(a)The execution, delivery and performance by the Borrower of this Fourth
Amendment and the consummation of the transactions contemplated hereby:
(i)are within the Borrower’s corporate powers;
(ii)have been duly authorized by all necessary corporate action, including the
consent of shareholders where required;
(iii)do not and will not (A) contravene Parent’s or any Loan Party’s or any of
such Loan Party’s Restricted Subsidiaries’ respective Constituent Documents in any
respect to Parent or a Loan Party other than the Borrower or any Subsidiary Guarantor
that is a Significant Subsidiary that would reasonably be expected to have a Material
Adverse Effect, (B) violate any other Requirement of Law applicable to Parent or any
Loan Party (including Regulations T, U and X of the Federal Reserve Board), or any
order or decree of any Governmental Authority or arbitrator applicable to Parent or such
Loan Party in any respect that would reasonably be expected to have a Material Adverse
Effect, (C) conflict with or result in the breach of, or constitute a default under, or result
in or permit the termination or acceleration of, any material Contractual Obligation of
Parent or any Loan Party or any of such Loan Party’s Restricted Subsidiaries in any
respect that would reasonably be expected to have a Material Adverse Effect or (D) result
in the creation or imposition of any Lien upon any property of Parent or any Loan Party
or any of such Loan Party’s Restricted Subsidiaries, other than those in favor of, or
collaterally assigned to, the Secured Parties, as the case may be, pursuant to the Collateral
Documents; and
(iv)do not require the consent of, authorization by, approval of, notice to, or
filing or registration with, any Governmental Authority or any other Person, other than
(A) those that have been or will be, prior to the date hereof, obtained or made, and each
of which on the date hereof will be in full force and effect, (B) with respect to the
Collateral, filings required to perfect the Liens created by the Collateral Documents and
(C) those the failure of which to obtain could not reasonably be expected to result in a
Material Adverse Effect.
(b)This Fourth Amendment has been duly executed and delivered by the Borrower.
This Fourth Amendment is the legal, valid and binding obligation of the Borrower, enforceable
against the Borrower in accordance with its terms subject only to applicable laws relating to
(i) bankruptcy, insolvency, reorganization, moratorium or creditors’ rights generally and
(ii) general equitable principles including the discretion that a court may exercise in the granting
of equitable remedies.
(c)No Default or Event of Default has occurred or is continuing.
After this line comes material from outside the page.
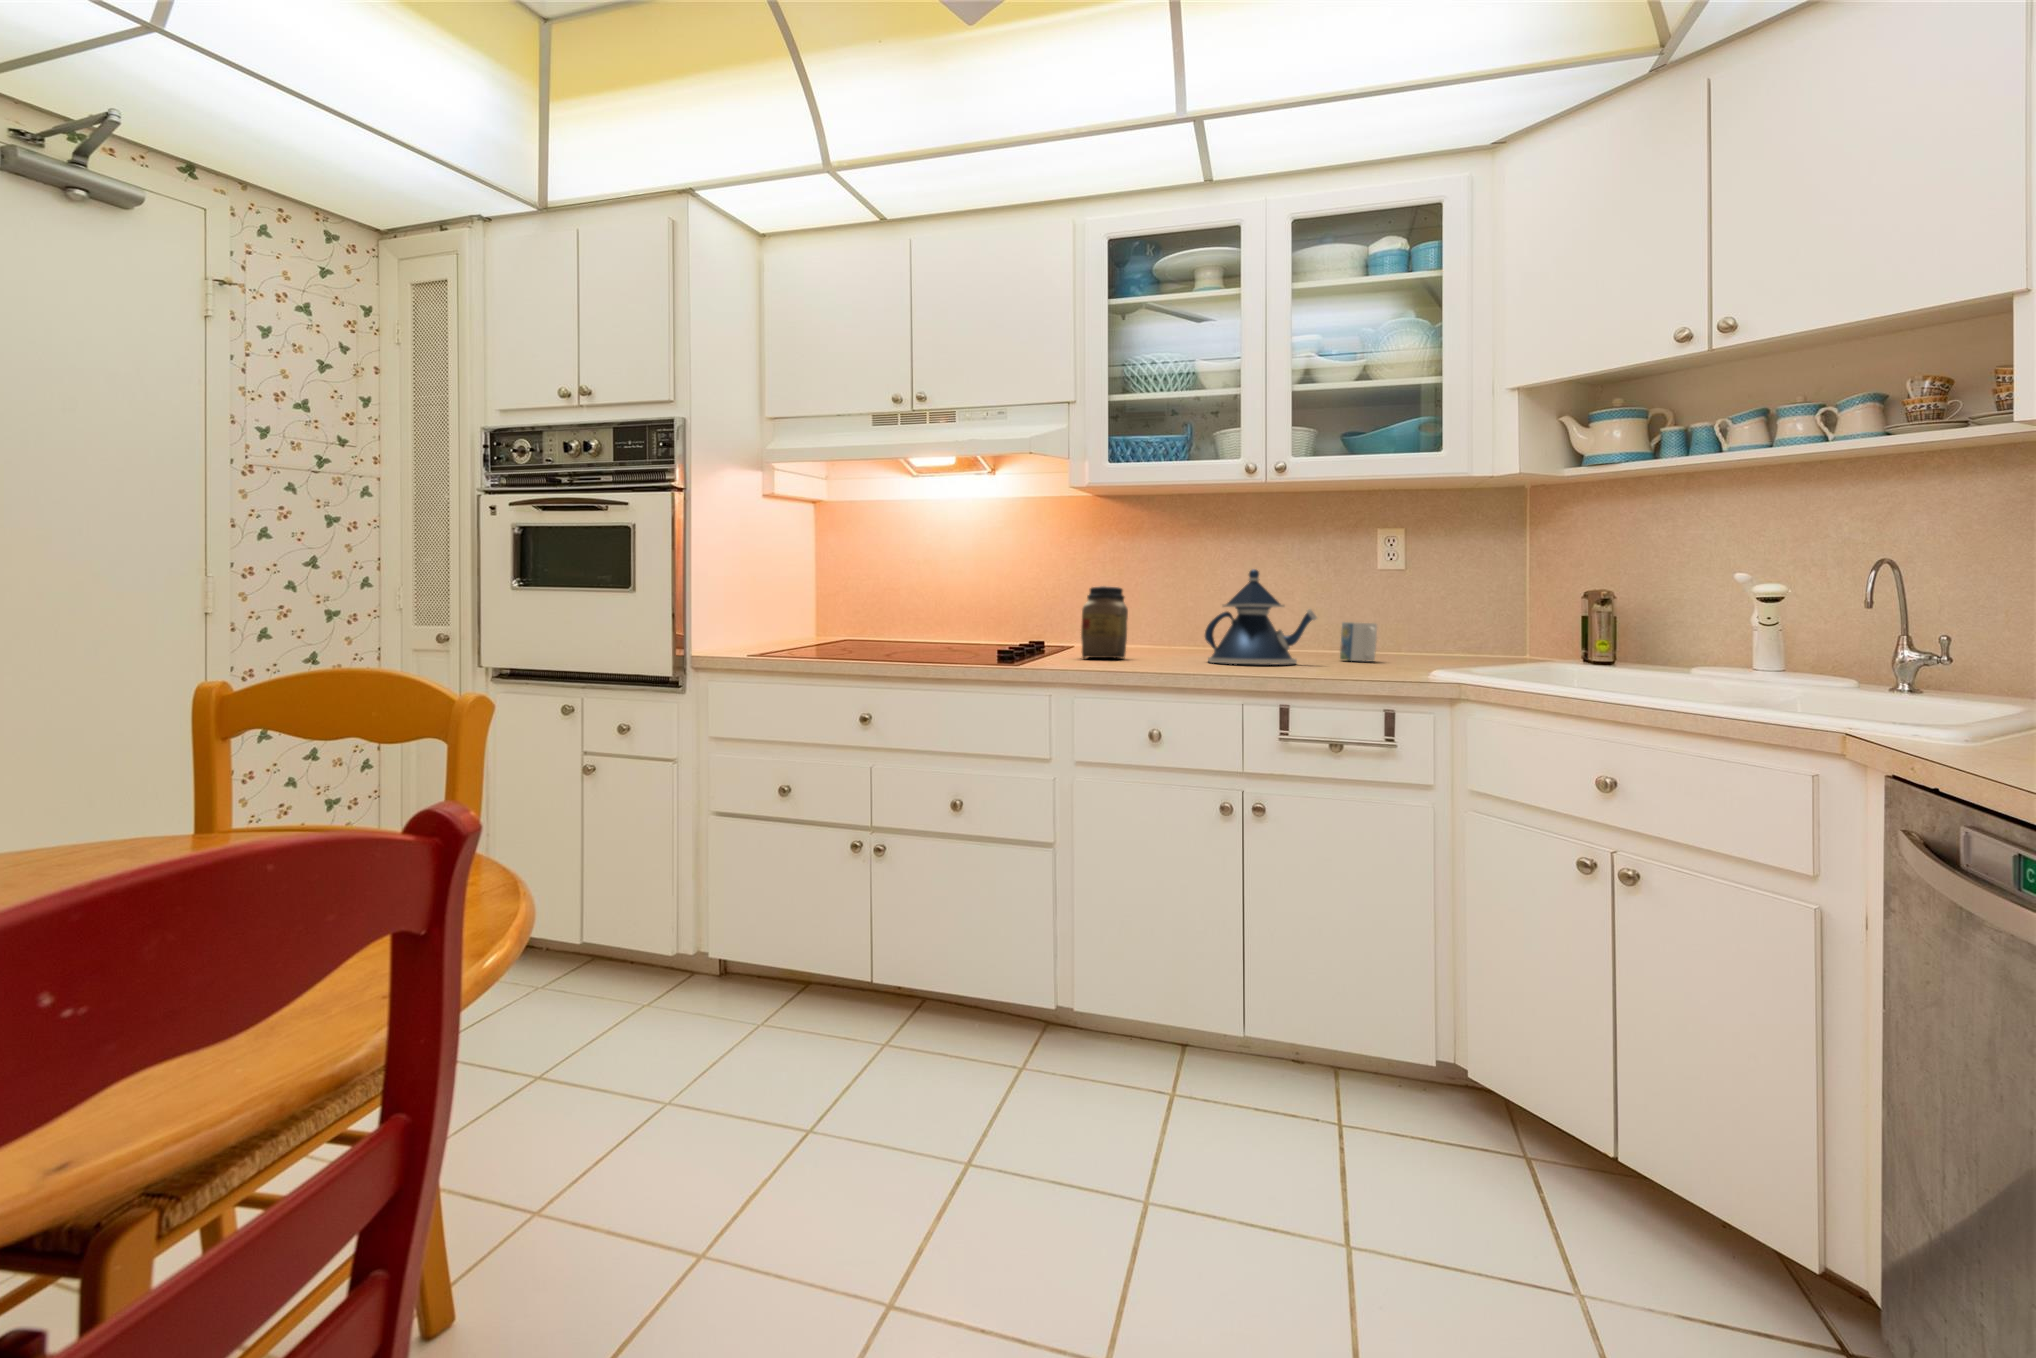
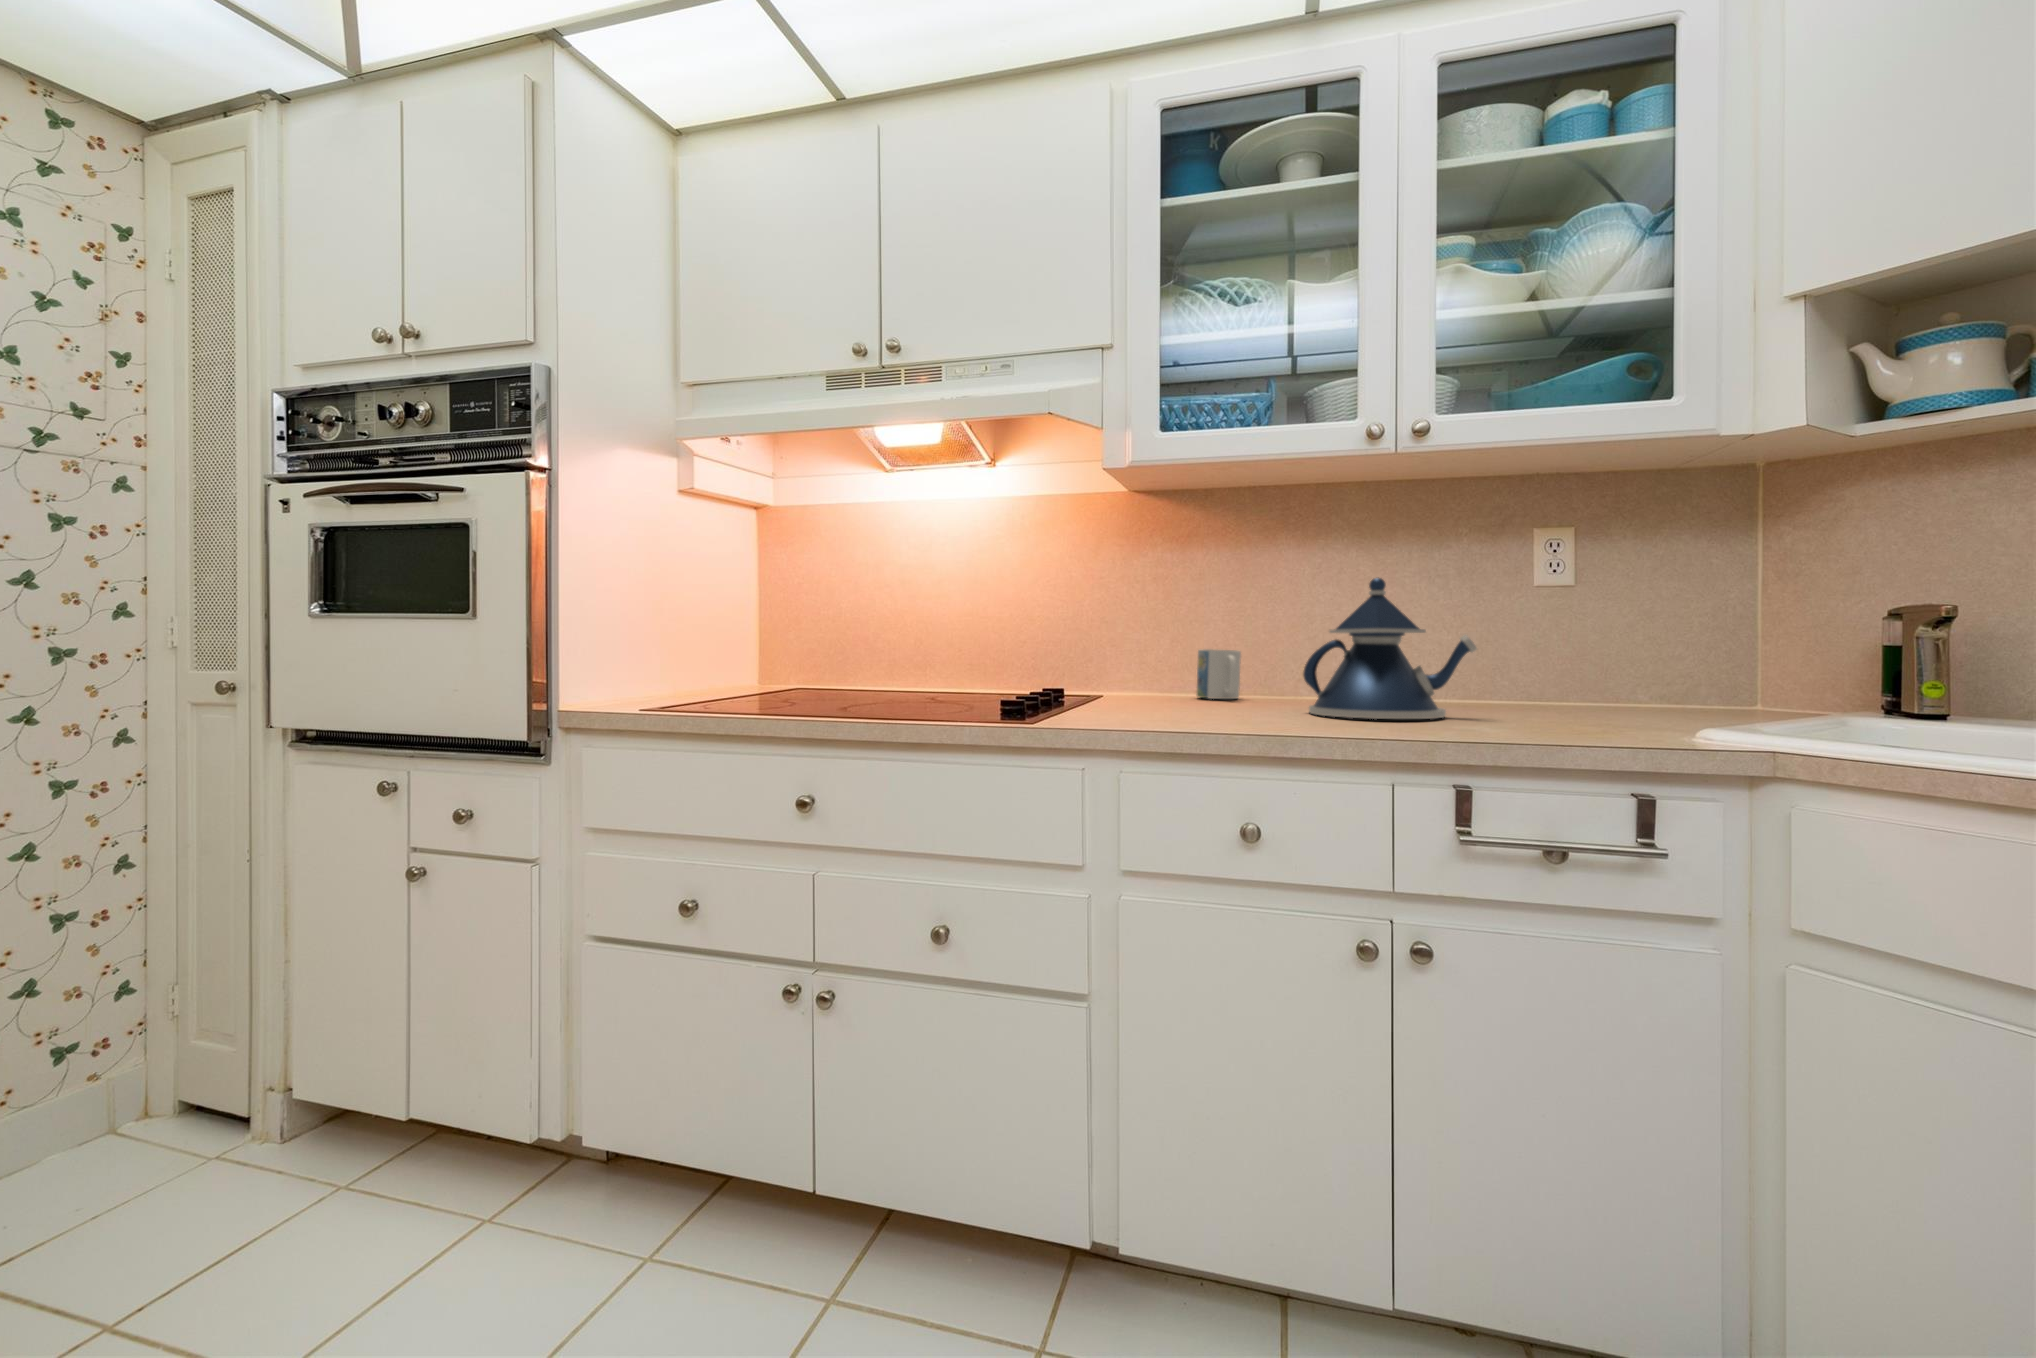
jar: present [1081,586,1128,658] -> none [1123,605,1187,708]
mug: present [1340,622,1377,661] -> present [1197,649,1241,699]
(d)The representations and warranties set forth in Article IV of the Credit Agreement
and in the other Loan Documents are true and correct in all material respects on and as of the
Fourth Amendment Effective Date, except to the extent such representations and warranties
expressly relate to an earlier date, in which case such representation and warranties are true and
correct in all material respects as of such earlier date.
Section 5.Effects on Loan Documents.
(a)Except as specifically amended herein, all Loan Documents shall continue to be in
full force and effect and are hereby in all respects ratified and confirmed.